You are right. The musicians were Filipinos. Long history of Filipino band during the American colonial period in the Philippines. The American government established the Philippine Constabulary Band and they travelled around the United States. I believe they played at the inauguration of President Taft and before that they performed at the 1904 St. Louis World Exposition. The band was directed by Lieutenant Colonel Walter H. Loving. If you google his name, you will find a long history of the Phil Constabulary Band and Loving.

The text is indeed written in Tagalog and written in an older version of the alphabet meaning some of the words are no longer spelled this way, but still phonetically correct. Example is that the letter "c" is no longer used in the Tagalog alphabet and replaced by "k", etc. etc....and the word Caibigan means "Friend" but also can be "My friend" when used in this informal context.

The handwriting is hard to decipher but some I can understand..From what I can read it said the following "Caibigan tangapin mo itong retrato. Ito ay kuha noong cami _ _ g cacaa _ _ _ sa Bus_ _ _ at nag cataon na cami ay na Cam _ _ _ _ sa isang bahay na malaki. Caya pag _ _ _ _ _ _ na ito ay ano pang __ _ _ ay mapapagdalhan kita ng isang maigueng _ _ _ (the rest are illegible.)

Translation: T-Tagalog E-English

T: Caibigan tangapin mo itong retrato.
E: My Friend, please accept this photograph. (Retrato is the Spanish word for photograph/picture.

*During the 1900s, many Filipinos still mix native and loan words. Our official language (Pilipino contains more than 3,000 loan words from Spain.

T: Ito ay kuha noong cami _ _ g cacaa _ _ _ sa Bus_ _ _ at nag cataon na cami ay na Cam _ _ _ _ sa isang bahay na malaki.
E: This picture was taken when we were _ _ g at Bus _ _ _ (illegible) and it so happened we were (illegible) in a huge house.

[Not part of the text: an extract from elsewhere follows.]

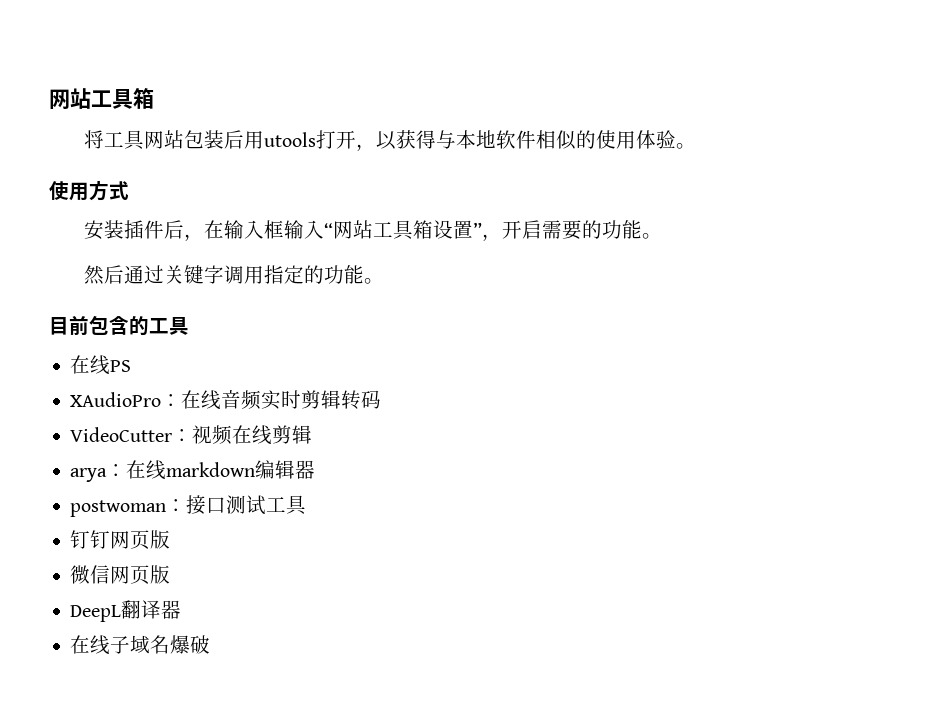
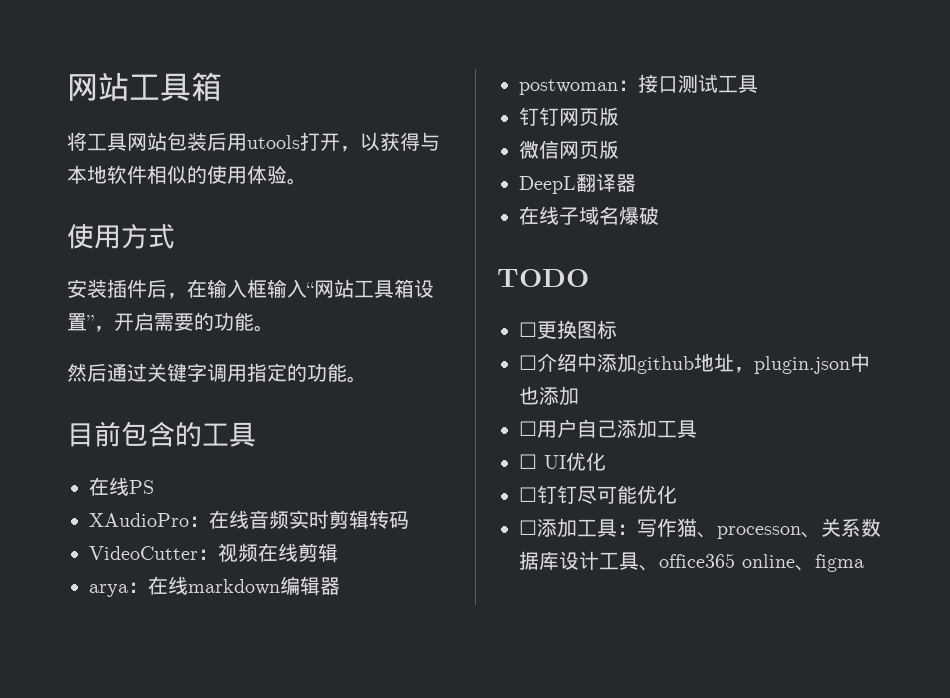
(211, 644) none -> [497,269,589,287] [519,320,617,339] [519,353,870,374] [519,386,579,406] [519,419,697,439] [519,452,606,471] [519,485,677,504] [519,518,881,539] [519,551,864,572] // TODO // ☐更换图标 // ☐介绍中添加github地址，plugin.json中也添加 // ☐用户自己添加工具 // ☐ UI优化 // ☐钉钉尽可能优化 // ☐添加工具：写作猫、processon、关系数据库设计工具、office365 online、figma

T: Caya pag _ _ _ _ _ _ na ito ay ano pang __ _ _ ay mapapagdalhan kita ng isang maigueng _ _ _ (the rest are illegible.)

E: That is why _ _ _ _ _ _ (illegible) this one at any other _ _ _ I will send you one good _ _ _ (illegible). The rest are illegible.

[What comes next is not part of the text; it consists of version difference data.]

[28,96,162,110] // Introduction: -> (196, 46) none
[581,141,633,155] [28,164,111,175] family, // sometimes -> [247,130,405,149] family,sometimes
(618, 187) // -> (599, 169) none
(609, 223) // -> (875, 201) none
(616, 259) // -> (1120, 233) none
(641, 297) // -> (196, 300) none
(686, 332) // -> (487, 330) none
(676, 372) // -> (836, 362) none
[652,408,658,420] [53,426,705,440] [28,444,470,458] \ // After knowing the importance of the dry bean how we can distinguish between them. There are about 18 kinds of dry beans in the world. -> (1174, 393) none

Hope this helps a little. Thanks for sharing your wonderful article, pictures and the postcard!


Mike Brubaker said...

Thank you, Lisa, for your translation and confirmation that the language on the postcard was Tagalog. The history of the Philippines and the United States deserves to be better known. I continue to find other examples of Filipino musicians in early U. S. Navy bands. There is one in my story on the The Navy Band of the USS Minneapolis.